Feinstein prof snags $3.5M for bladder-cancer effort

Getting proactive on post-surgery: Stage II bladder cancer often requires the removal of the infected muscle sac -- and an ambitious Feinstein Institute professor wants to give patients (and their caregivers) the tools they'll need to deal with it.
By GREGORY ZELLER //

The National Institutes of Health is backing a Long Island-based researcher’s efforts to develop a first-of-its-kind care program for post-surgical bladder cancer patients.

Michael Diefenbach, a fellow of both the Society of Behavioral Medicine and the Academy of Behavioral Medicine Research and a professor at Northwell Health’s Manhasset-based Feinstein Institute for Medical Research, has earned a five-year, $3.5 million grant from the NIH’s National Cancer Institute.

The funds will be used to develop a post-surgical care program for stage II bladder cancer patients and their caregivers – marking “the first study to address the needs of bladder cancer patients and their caregivers with the goal of reducing infections and unplanned nurse/ER visits, while improving their quality of life,” according to the Feinstein Institute.

Stage II or “muscle-invasive” bladder cancer often requires the removal of the infected bladder and the insertion of an artificial replacement to do the job of the missing muscle sac.
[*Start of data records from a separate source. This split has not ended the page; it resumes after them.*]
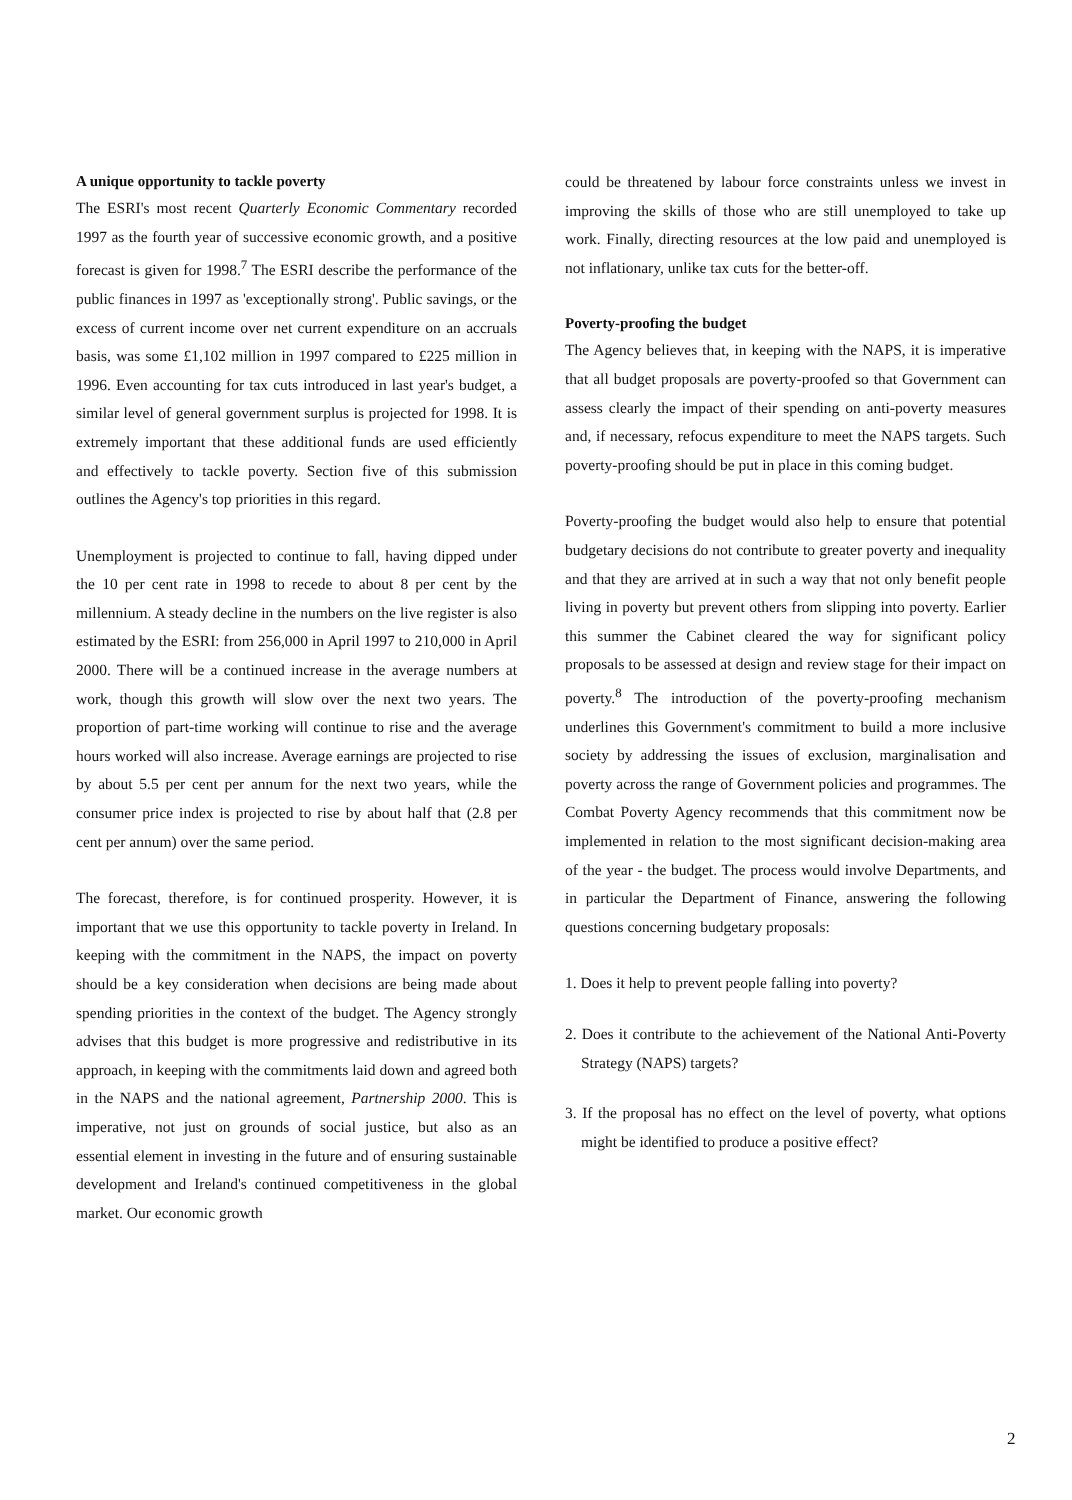A unique opportunity to tackle poverty
The ESRI's most recent Quarterly Economic Commentary recorded 1997 as the fourth year of successive economic growth, and a positive forecast is given for 1998.<sup>7</sup> The ESRI describe the performance of the public finances in 1997 as 'exceptionally strong'. Public savings, or the excess of current income over net current expenditure on an accruals basis, was some £1,102 million in 1997 compared to £225 million in 1996. Even accounting for tax cuts introduced in last year's budget, a similar level of general government surplus is projected for 1998. It is extremely important that these additional funds are used efficiently and effectively to tackle poverty. Section five of this submission outlines the Agency's top priorities in this regard.
Unemployment is projected to continue to fall, having dipped under the 10 per cent rate in 1998 to recede to about 8 per cent by the millennium. A steady decline in the numbers on the live register is also estimated by the ESRI: from 256,000 in April 1997 to 210,000 in April 2000. There will be a continued increase in the average numbers at work, though this growth will slow over the next two years. The proportion of part-time working will continue to rise and the average hours worked will also increase. Average earnings are projected to rise by about 5.5 per cent per annum for the next two years, while the consumer price index is projected to rise by about half that (2.8 per cent per annum) over the same period.
The forecast, therefore, is for continued prosperity. However, it is important that we use this opportunity to tackle poverty in Ireland. In keeping with the commitment in the NAPS, the impact on poverty should be a key consideration when decisions are being made about spending priorities in the context of the budget. The Agency strongly advises that this budget is more progressive and redistributive in its approach, in keeping with the commitments laid down and agreed both in the NAPS and the national agreement, Partnership 2000. This is imperative, not just on grounds of social justice, but also as an essential element in investing in the future and of ensuring sustainable development and Ireland's continued competitiveness in the global market. Our economic growth
could be threatened by labour force constraints unless we invest in improving the skills of those who are still unemployed to take up work. Finally, directing resources at the low paid and unemployed is not inflationary, unlike tax cuts for the better-off.
Poverty-proofing the budget
The Agency believes that, in keeping with the NAPS, it is imperative that all budget proposals are poverty-proofed so that Government can assess clearly the impact of their spending on anti-poverty measures and, if necessary, refocus expenditure to meet the NAPS targets. Such poverty-proofing should be put in place in this coming budget.
Poverty-proofing the budget would also help to ensure that potential budgetary decisions do not contribute to greater poverty and inequality and that they are arrived at in such a way that not only benefit people living in poverty but prevent others from slipping into poverty. Earlier this summer the Cabinet cleared the way for significant policy proposals to be assessed at design and review stage for their impact on poverty.<sup>8</sup> The introduction of the poverty-proofing mechanism underlines this Government's commitment to build a more inclusive society by addressing the issues of exclusion, marginalisation and poverty across the range of Government policies and programmes. The Combat Poverty Agency recommends that this commitment now be implemented in relation to the most significant decision-making area of the year - the budget. The process would involve Departments, and in particular the Department of Finance, answering the following questions concerning budgetary proposals:
1. Does it help to prevent people falling into poverty?
2. Does it contribute to the achievement of the National Anti-Poverty Strategy (NAPS) targets?
3. If the proposal has no effect on the level of poverty, what options might be identified to produce a positive effect?
2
Recovery can be long and difficult and usually requires a host of tricky care regimens – a delicate challenge for the 70,000 Americans afflicted annually by the disease, as well as their helpers.

Diefenbach’s plan is to study the “information deficit” surrounding the aftercare protocols of stage II bladder cancer suergeries, in an effort that “ensure(s) that patients and caregivers have all the tools necessary to bring them back to as normal of an everyday life as possible,” the Feinstein Institute said Wednesday.

Michael Diefenbach: Forward-thinking.

The professor’s ultimate goal: a pre-treatment education program, provided by a nurse or other trained healthcare professional, that demonstrates for patients and caregivers the necessary tools and techniques for maintenance of the artificial bladder.

Diefenbach – a longtime program reviewer for the U.S. Department of Defense, the national Veteran’s Health Administration and the NIH – also plans to develop a “recovery website” for bladder cancer patients and their helpers, stocked with instructional videos, patient and physician testimonials and other educational resources.

Noting a “high chance for infection or complications” when dealing with the body’s waste products, Diefenbach – who will collaborate on the multiyear effort with researchers in Northwell Health’s Department of Urology – said he was “grateful for the NIH’s support.”

“Care after the removal of the bladder can be challenging for patients,” the professor said, adding he hoped the NIH-funded research will help to bring patients “back to their everyday lives sooner, and to minimize medical complications through appropriate self-care information and actions.”

Thomas McGinn, head of the Feinstein Institute’s Center for Health Innovations and Outcomes Research, commended Diefenbach and his team for being “the first to address post-surgical care for bladder cancer patients and their caregivers.”

“Dr. Diefenbach’s program will be evaluated over the course of 12 months and, if found successful, has the potential to be disseminated throughout the Northwell Health organization,” McGinn, who is also the health system’s senior vice president of physician network operations, said in a statement. “This is an example of how the research we’re conducting here at the Feinstein Institute can have an immediate impact on patient care.”